• [Required work]:
Rewrite the material below as a JSON list of strings with one string per line. Skip blank lines and leave the pictures out.

• [Supplied material]:
* * * * *
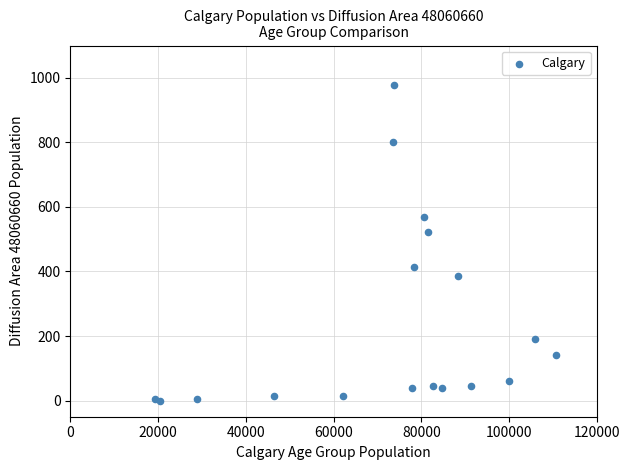

What Y value in the scatter plot is closest to 489?

522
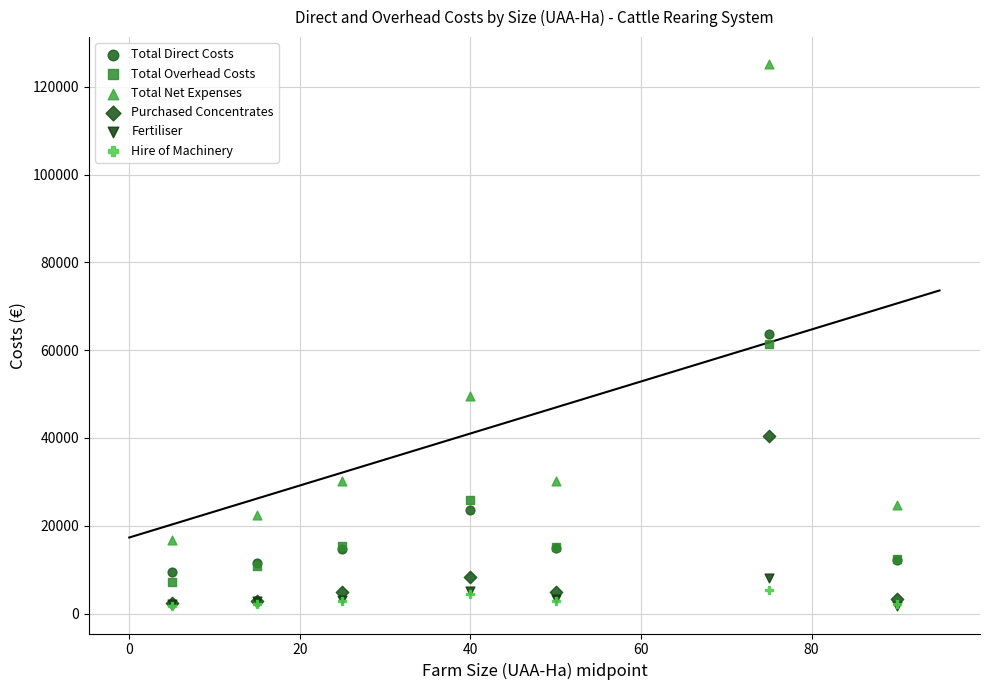

In the Total Net Expenses series, what Y value is closest to 70954?

49559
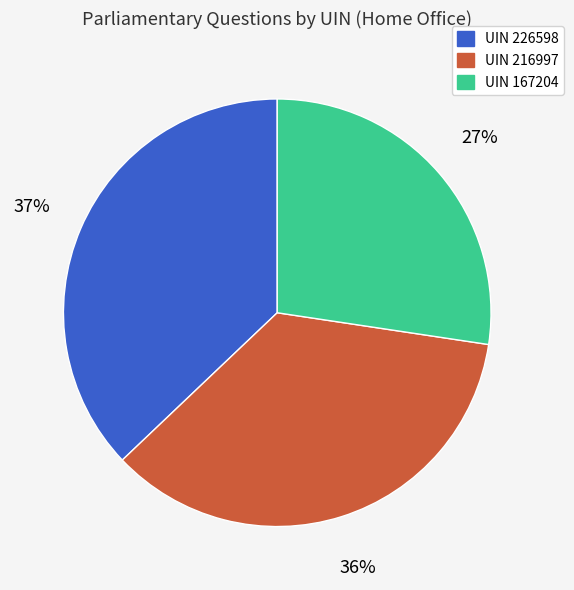

Is there a majority slice in this chart?

No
* * * * *
• [Finished task]:
[
  "What Y value in the scatter plot is closest to 489?",
  "522",
  "In the Total Net Expenses series, what Y value is closest to 70954?",
  "49559",
  "Is there a majority slice in this chart?",
  "No"
]